— Task instructions —
Below are some records; give them all again exactly, but not the pictures.

::::

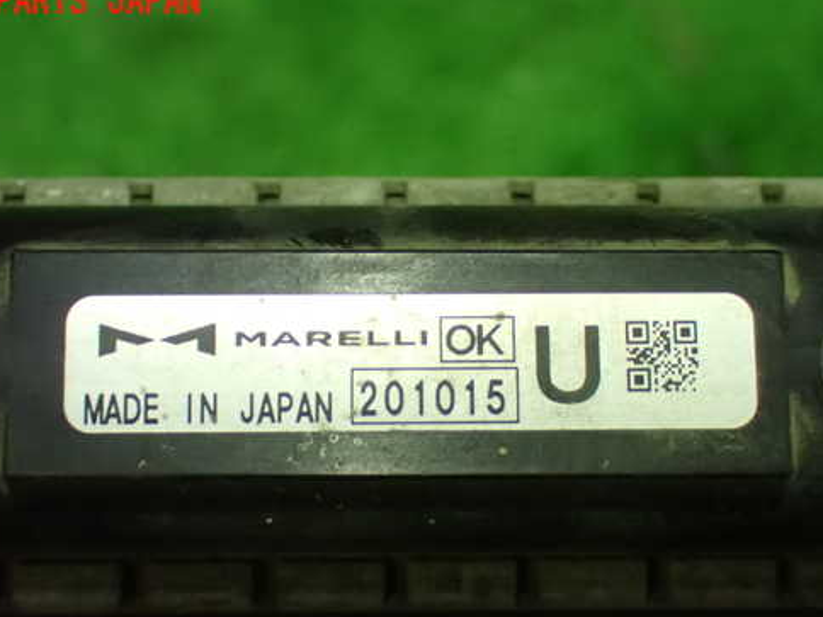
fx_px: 1474
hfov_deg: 31.2
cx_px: 401
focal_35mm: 62
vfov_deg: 23.6
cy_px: 364
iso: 1600
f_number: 3.2
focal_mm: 9.01
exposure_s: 1/50
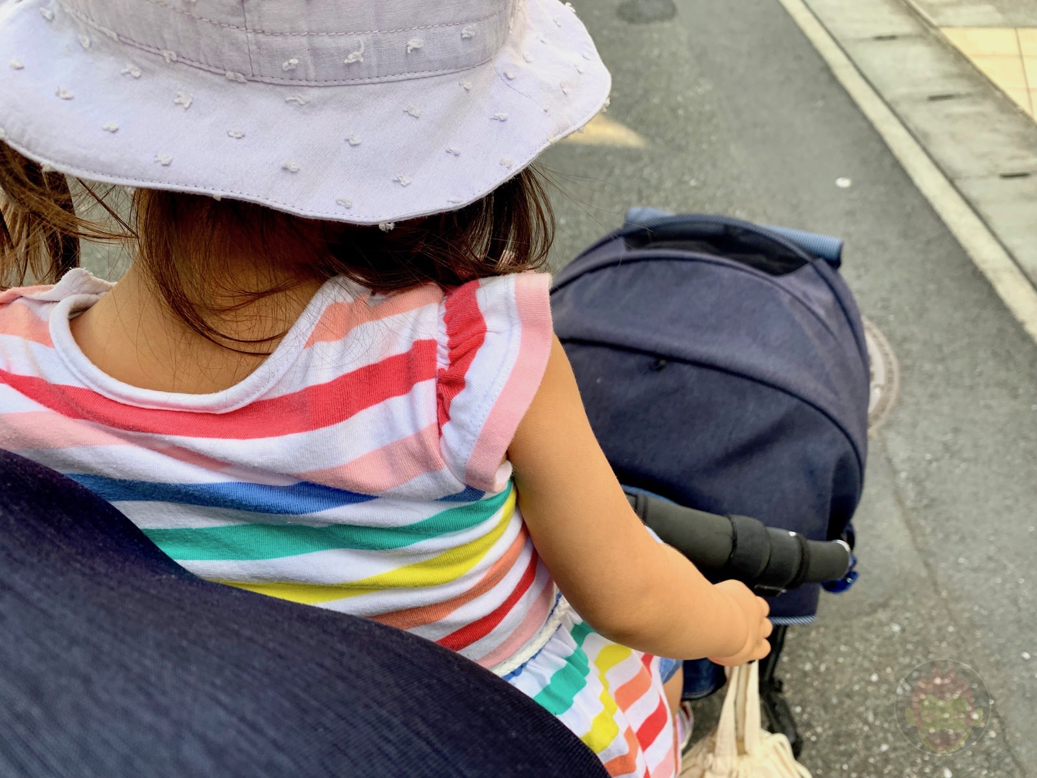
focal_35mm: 26
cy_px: 389
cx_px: 518
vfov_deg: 53.1
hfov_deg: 67.3
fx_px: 779
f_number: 1.8
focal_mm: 4.25
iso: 25
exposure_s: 1/336
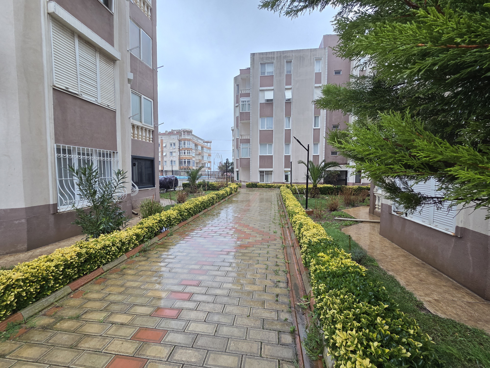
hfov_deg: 106.2
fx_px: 184
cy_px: 184
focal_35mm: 13
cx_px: 245
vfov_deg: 89.9
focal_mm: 2.2
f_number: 2.2
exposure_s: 1/50
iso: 160
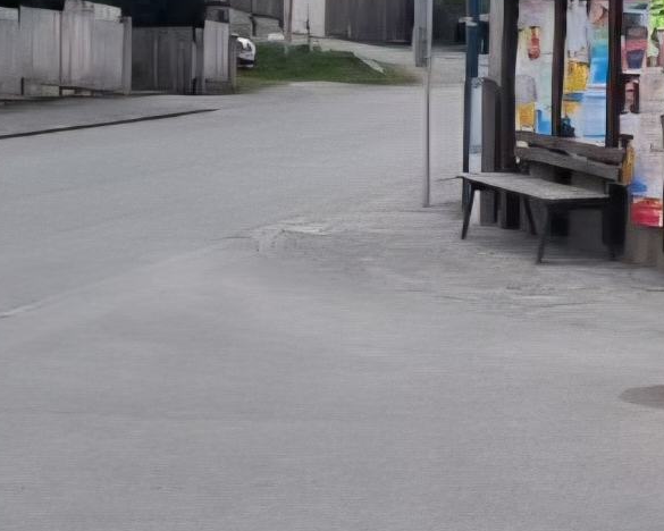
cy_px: 579
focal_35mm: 105
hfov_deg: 17.6
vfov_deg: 14.3
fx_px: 2063
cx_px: 742
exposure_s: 1/2000
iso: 50
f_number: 1.8
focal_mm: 5.4
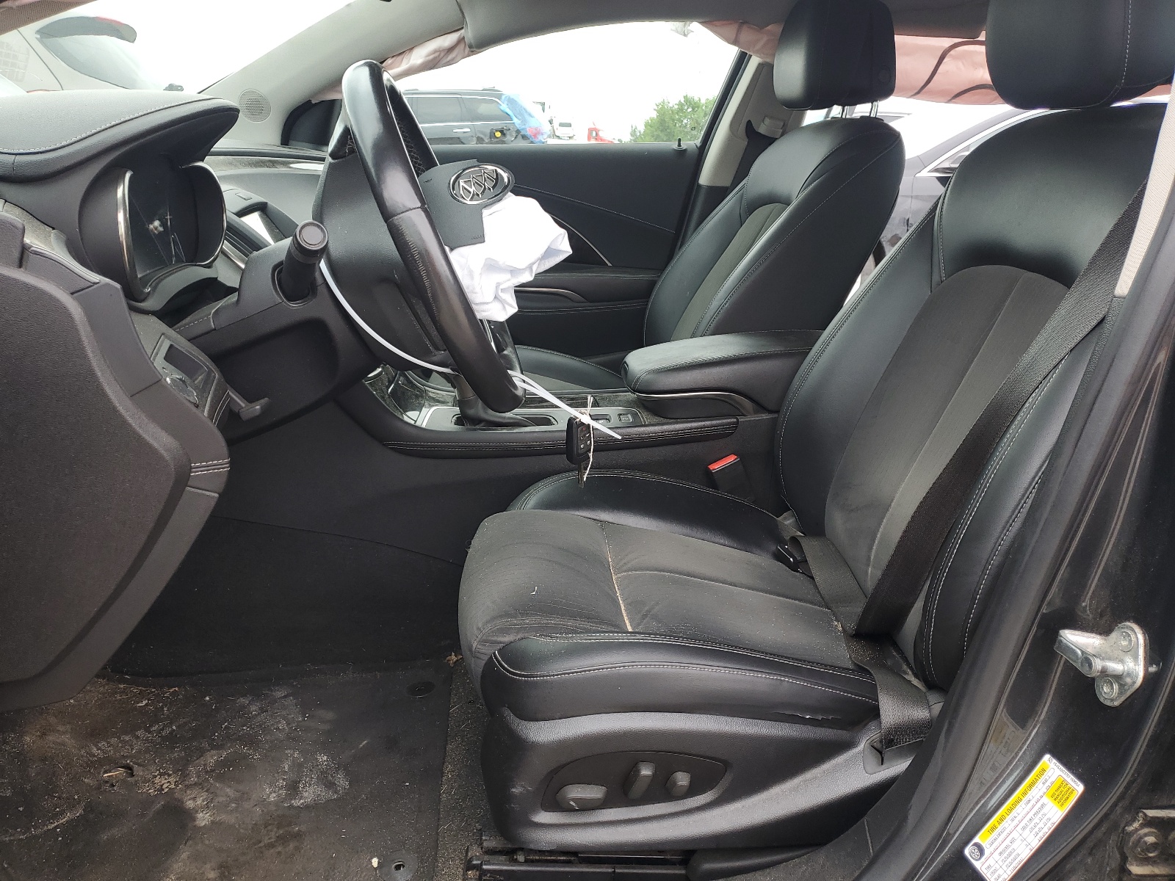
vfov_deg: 53.1
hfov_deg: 67.3
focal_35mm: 26
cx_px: 588
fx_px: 883
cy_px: 440
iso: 50
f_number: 1.5
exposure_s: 1/169
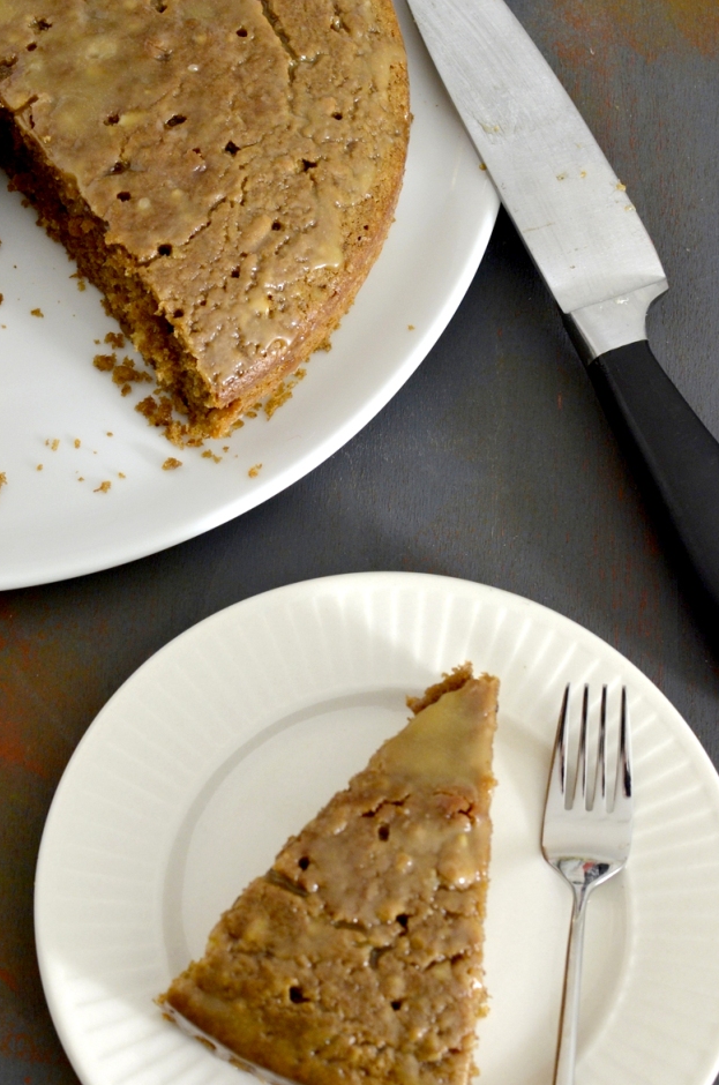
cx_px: 249
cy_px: 617
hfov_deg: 18.6
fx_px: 2186
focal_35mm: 73
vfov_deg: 27.8
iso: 400
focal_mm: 35
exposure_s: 2
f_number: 7.1
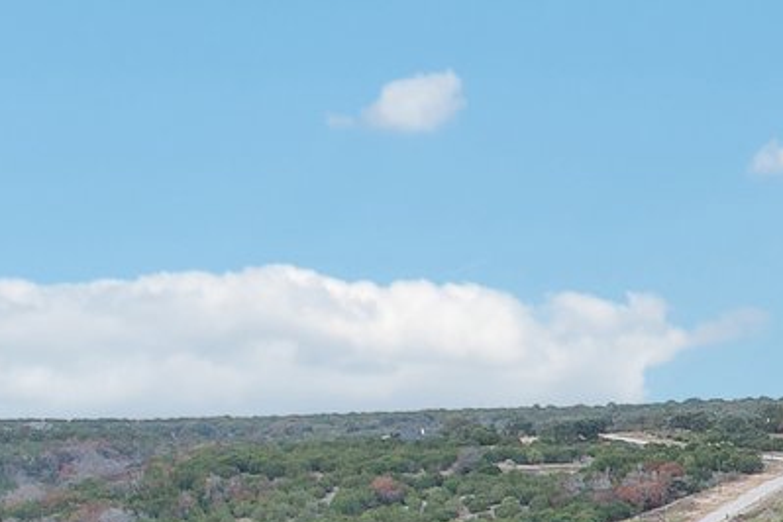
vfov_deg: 11.3
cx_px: 1429
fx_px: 2458
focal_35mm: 113
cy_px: 915
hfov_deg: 15.5
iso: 100
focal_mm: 8.4
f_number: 2.8
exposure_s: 1/50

::::

— Exercise output —
fx_px: 1474
hfov_deg: 31.2
cx_px: 401
focal_35mm: 62
vfov_deg: 23.6
cy_px: 364
iso: 1600
f_number: 3.2
focal_mm: 9.01
exposure_s: 1/50
focal_35mm: 26
cy_px: 389
cx_px: 518
vfov_deg: 53.1
hfov_deg: 67.3
fx_px: 779
f_number: 1.8
focal_mm: 4.25
iso: 25
exposure_s: 1/336
hfov_deg: 106.2
fx_px: 184
cy_px: 184
focal_35mm: 13
cx_px: 245
vfov_deg: 89.9
focal_mm: 2.2
f_number: 2.2
exposure_s: 1/50
iso: 160
cy_px: 579
focal_35mm: 105
hfov_deg: 17.6
vfov_deg: 14.3
fx_px: 2063
cx_px: 742
exposure_s: 1/2000
iso: 50
f_number: 1.8
focal_mm: 5.4
vfov_deg: 53.1
hfov_deg: 67.3
focal_35mm: 26
cx_px: 588
fx_px: 883
cy_px: 440
iso: 50
f_number: 1.5
exposure_s: 1/169
cx_px: 249
cy_px: 617
hfov_deg: 18.6
fx_px: 2186
focal_35mm: 73
vfov_deg: 27.8
iso: 400
focal_mm: 35
exposure_s: 2
f_number: 7.1
vfov_deg: 11.3
cx_px: 1429
fx_px: 2458
focal_35mm: 113
cy_px: 915
hfov_deg: 15.5
iso: 100
focal_mm: 8.4
f_number: 2.8
exposure_s: 1/50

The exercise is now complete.